As Louisiana fights to restore some of its lost productions following a recent reduction in funding for the state’s film tax incentive program, other southern states are feeling the impact of reducing or ending their film tax credit programs as well.

In addition to Louisiana, Florida and North Carolina are feeling the bite as their once thriving film and entertainment business moves elsewhere in the absence of a film incentive program.

North Carolina and Florida’s Tax Incentive Issues

Since 2007, North Carolina’s offered a tax incentive program that offered a 25 percent credit to Film and TV productions that shot in the state. In 2014 that covered $300 million in expenditures. The Winston Salem Journal reported that between the years of 2007 to 2012, the entertainment industry spent more than $1 billion in the state, generating $58.3 million in tax revenue. TV shows such as “Under the Dome” and “Sleepy Hollow” were happy to shoot in North Carolina. The Motion Picture Association of America, estimated that the industry sustained more than 4,000 jobs.

But at the end of 2014, North Carolina’s General Assembly dramatically reduced the size and scope of the tax incentive, opting instead for a grant-based program that was worth only $10 million annually. This shift essentially crippled the film industry in the state, and it has yet to recover.

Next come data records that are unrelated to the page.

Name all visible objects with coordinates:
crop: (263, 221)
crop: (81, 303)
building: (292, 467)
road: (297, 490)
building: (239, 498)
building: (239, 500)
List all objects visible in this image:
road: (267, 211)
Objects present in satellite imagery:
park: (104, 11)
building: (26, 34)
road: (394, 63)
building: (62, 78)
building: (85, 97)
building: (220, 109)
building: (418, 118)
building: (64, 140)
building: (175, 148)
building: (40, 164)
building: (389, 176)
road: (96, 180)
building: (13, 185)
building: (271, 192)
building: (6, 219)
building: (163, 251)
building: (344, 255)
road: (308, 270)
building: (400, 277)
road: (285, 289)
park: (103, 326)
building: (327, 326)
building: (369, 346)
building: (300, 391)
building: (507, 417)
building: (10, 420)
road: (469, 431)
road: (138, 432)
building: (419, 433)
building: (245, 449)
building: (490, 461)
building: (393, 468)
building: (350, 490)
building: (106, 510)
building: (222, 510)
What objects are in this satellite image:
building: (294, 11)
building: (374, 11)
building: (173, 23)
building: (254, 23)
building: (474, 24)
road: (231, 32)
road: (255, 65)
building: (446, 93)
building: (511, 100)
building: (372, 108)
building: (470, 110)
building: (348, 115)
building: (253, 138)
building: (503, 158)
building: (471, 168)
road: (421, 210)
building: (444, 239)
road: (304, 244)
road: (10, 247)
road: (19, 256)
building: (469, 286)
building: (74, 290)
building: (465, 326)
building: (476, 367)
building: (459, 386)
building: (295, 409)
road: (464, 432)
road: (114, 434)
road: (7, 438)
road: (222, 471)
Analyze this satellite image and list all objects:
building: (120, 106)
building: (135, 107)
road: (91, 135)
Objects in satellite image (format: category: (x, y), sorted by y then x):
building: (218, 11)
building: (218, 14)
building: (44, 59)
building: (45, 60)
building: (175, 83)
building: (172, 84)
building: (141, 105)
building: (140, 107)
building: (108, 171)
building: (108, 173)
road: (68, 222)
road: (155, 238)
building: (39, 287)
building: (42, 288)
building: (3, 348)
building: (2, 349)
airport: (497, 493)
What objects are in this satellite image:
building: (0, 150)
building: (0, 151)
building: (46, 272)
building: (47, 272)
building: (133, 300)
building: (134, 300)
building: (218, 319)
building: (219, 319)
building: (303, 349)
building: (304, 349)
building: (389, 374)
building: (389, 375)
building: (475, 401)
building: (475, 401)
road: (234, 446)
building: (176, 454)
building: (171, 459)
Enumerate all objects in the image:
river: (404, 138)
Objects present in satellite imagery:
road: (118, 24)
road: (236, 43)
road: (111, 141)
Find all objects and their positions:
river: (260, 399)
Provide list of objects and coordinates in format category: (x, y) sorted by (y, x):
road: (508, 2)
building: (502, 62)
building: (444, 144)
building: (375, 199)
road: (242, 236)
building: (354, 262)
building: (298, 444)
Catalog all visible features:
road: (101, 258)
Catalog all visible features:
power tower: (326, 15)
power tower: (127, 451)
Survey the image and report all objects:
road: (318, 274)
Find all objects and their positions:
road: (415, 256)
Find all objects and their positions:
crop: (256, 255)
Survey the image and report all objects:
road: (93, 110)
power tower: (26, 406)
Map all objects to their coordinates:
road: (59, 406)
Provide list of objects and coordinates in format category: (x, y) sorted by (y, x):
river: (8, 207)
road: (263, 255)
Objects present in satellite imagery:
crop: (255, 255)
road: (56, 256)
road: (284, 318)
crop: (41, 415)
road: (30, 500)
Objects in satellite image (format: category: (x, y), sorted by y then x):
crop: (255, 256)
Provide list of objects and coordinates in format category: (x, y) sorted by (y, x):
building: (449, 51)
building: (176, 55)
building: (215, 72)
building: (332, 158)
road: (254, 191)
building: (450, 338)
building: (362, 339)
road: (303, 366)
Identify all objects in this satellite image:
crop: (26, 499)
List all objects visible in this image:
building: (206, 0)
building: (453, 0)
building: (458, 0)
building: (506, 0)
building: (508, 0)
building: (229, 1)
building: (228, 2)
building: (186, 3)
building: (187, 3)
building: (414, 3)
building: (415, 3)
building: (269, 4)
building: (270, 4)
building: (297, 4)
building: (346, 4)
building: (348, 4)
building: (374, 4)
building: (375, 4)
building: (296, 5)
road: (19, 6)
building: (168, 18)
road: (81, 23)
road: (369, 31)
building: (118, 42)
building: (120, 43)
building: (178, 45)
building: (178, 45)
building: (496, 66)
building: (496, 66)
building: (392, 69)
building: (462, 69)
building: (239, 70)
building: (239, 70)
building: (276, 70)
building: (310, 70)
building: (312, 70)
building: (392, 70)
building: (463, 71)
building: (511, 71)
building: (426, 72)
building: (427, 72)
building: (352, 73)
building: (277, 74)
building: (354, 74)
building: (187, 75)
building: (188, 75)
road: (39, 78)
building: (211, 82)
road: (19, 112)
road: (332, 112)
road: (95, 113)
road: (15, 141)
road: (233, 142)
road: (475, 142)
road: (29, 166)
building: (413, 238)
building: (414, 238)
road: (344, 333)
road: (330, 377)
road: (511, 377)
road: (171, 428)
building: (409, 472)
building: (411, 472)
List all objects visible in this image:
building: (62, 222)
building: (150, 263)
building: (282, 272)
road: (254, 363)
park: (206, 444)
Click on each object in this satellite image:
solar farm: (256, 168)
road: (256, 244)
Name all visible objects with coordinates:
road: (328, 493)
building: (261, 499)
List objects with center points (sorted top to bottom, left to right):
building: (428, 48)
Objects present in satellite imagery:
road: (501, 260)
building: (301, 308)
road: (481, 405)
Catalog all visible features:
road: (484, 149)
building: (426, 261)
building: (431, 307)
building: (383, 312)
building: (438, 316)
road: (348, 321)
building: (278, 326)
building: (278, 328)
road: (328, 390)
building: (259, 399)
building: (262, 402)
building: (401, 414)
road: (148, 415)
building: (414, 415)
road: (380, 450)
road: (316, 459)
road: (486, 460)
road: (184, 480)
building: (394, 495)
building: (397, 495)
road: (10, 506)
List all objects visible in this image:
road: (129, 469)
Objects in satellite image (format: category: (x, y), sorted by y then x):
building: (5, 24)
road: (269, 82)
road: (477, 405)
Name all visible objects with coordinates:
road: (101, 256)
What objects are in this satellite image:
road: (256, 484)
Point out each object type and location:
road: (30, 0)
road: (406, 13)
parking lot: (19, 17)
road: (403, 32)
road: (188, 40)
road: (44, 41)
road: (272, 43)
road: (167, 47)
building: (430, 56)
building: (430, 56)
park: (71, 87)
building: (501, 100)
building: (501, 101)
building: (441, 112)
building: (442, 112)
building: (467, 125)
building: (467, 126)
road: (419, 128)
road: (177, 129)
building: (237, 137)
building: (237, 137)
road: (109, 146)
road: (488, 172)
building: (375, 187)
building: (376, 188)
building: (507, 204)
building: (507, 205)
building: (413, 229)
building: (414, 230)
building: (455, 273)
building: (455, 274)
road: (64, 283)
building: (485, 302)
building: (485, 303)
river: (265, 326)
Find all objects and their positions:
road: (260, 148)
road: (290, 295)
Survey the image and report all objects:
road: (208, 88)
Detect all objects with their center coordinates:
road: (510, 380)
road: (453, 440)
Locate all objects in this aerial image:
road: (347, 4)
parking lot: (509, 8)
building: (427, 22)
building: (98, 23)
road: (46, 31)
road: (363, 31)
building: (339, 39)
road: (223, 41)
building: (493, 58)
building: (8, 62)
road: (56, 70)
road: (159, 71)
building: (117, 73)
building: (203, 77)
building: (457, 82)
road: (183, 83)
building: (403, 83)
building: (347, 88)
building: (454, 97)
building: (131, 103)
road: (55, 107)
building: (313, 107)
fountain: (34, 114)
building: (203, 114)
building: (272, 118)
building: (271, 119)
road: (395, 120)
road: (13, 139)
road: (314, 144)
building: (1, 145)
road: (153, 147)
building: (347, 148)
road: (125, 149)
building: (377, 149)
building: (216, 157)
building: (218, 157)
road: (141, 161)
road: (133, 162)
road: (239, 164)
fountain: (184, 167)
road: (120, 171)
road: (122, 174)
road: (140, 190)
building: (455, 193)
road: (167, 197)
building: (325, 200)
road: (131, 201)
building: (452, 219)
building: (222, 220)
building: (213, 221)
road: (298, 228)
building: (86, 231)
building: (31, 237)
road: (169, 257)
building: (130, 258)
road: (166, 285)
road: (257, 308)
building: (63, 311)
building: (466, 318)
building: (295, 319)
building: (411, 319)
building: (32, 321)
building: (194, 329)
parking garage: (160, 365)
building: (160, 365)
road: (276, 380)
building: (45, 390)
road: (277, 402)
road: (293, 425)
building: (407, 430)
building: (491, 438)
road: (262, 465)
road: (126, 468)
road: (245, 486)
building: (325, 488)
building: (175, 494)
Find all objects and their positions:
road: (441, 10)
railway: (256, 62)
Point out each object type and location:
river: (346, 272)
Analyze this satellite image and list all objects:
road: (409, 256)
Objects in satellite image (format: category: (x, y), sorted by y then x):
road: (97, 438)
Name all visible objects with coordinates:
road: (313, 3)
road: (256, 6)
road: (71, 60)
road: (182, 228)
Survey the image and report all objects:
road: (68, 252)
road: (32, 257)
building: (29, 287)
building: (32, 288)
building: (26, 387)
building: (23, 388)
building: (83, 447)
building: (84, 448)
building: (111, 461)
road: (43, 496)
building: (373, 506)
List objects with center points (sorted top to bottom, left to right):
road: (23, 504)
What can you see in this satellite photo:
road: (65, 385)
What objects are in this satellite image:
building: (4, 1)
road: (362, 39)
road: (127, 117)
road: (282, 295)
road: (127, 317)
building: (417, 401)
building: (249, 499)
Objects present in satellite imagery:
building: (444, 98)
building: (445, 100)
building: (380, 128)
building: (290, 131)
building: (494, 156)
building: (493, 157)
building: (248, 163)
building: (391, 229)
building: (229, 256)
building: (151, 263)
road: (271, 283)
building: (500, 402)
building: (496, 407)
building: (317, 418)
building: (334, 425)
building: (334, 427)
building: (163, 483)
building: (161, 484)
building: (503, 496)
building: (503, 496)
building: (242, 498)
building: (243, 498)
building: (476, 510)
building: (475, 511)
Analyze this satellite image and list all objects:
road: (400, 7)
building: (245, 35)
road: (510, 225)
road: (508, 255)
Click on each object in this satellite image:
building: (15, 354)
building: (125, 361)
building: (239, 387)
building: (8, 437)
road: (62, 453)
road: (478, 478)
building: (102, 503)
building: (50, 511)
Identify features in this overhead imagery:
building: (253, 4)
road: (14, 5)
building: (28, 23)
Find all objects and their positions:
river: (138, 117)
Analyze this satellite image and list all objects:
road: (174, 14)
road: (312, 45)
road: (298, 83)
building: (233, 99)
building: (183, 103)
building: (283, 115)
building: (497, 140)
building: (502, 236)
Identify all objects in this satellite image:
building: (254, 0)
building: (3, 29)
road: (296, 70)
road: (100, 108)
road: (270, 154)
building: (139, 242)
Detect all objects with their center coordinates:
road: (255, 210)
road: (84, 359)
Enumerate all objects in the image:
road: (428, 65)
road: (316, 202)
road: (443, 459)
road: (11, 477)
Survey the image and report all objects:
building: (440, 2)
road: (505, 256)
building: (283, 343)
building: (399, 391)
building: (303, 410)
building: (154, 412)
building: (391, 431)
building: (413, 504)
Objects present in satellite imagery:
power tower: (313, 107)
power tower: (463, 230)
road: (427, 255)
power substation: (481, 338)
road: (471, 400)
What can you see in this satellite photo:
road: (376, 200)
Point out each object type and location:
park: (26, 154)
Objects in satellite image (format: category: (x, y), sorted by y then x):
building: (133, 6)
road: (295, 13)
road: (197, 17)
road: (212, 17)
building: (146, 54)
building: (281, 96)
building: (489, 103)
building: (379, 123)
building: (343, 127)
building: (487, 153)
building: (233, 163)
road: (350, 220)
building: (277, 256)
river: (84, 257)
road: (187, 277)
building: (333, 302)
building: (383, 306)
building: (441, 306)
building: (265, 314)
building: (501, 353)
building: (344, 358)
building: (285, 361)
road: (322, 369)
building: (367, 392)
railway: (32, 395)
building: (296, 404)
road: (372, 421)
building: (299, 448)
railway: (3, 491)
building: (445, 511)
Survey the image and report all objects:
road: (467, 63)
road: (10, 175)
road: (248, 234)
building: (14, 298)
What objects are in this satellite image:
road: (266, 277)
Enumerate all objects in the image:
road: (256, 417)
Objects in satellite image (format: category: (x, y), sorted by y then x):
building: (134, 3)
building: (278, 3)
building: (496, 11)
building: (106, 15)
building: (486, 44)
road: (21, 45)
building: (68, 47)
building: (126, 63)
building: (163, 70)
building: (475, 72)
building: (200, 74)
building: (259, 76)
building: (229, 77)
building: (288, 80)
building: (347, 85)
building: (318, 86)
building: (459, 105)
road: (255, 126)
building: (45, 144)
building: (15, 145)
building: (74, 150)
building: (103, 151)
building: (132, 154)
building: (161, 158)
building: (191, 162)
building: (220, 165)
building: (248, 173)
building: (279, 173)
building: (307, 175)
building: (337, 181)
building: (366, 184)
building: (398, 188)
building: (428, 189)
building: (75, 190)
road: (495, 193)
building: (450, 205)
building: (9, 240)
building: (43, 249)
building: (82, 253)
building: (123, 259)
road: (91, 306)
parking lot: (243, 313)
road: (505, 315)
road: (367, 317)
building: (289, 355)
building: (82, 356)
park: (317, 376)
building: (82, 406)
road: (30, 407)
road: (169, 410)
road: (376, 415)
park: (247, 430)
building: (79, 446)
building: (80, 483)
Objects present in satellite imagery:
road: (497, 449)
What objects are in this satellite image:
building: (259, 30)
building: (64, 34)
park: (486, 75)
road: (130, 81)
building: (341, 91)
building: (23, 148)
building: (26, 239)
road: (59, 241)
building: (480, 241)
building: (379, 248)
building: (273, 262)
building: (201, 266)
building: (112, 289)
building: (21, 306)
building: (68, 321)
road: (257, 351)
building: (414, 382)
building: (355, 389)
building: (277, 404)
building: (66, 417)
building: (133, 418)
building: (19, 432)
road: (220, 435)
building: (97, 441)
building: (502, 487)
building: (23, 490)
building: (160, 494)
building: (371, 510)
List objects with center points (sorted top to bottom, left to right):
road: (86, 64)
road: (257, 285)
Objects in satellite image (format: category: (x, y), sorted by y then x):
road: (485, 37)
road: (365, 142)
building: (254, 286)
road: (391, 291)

Florida is in a different situation, but it equally feeling the impact of an impotent film tax incentive program. While a generous tax incentive 20 to 30 percent transferable tax credit remains available to productions that shoot in the Sunshine State, funding for that program dried up in 2014, effectively killing the program until more funds are allocated. Florida had initially set aside $296 million to last through 2016. (UPDATE: North Carolina has funded Funded at $30 million per year for the 2015-16 and 2016-17 fiscal years, down from FY2014 funding of 60.3 Million )

Georgia’s Thriving Film Tax Incentive Program

The big winner in all of this appears to be Georgia. The Peach State continues to grow its film and television business and the state leaders continue to fund and the generous tax incentives.

In 2014, Gov. Nathan Deal feature films and television productions shot in his state “generated an economic impact of $5.1 billion during Fiscal Year 2014. The 158 feature film and television productions that shot in Georgia spent $1.4 billion during that time.” According to Georgia.org, FY 2015 saw 6 Billion in economic impact from Georgia-lensed feature films and television productions.

KPM Film’s Take

Even the threat of potential shifts in the tax incentive environment can have significant impact as studios plan principal photography on upcoming projects. Florida, Carolina and Louisiana’s public concerns over the perceived cost of the film credit have cost the states millions and helped Georgia grow from $3.4 billion in 2013 to more than $5 billion in 2014.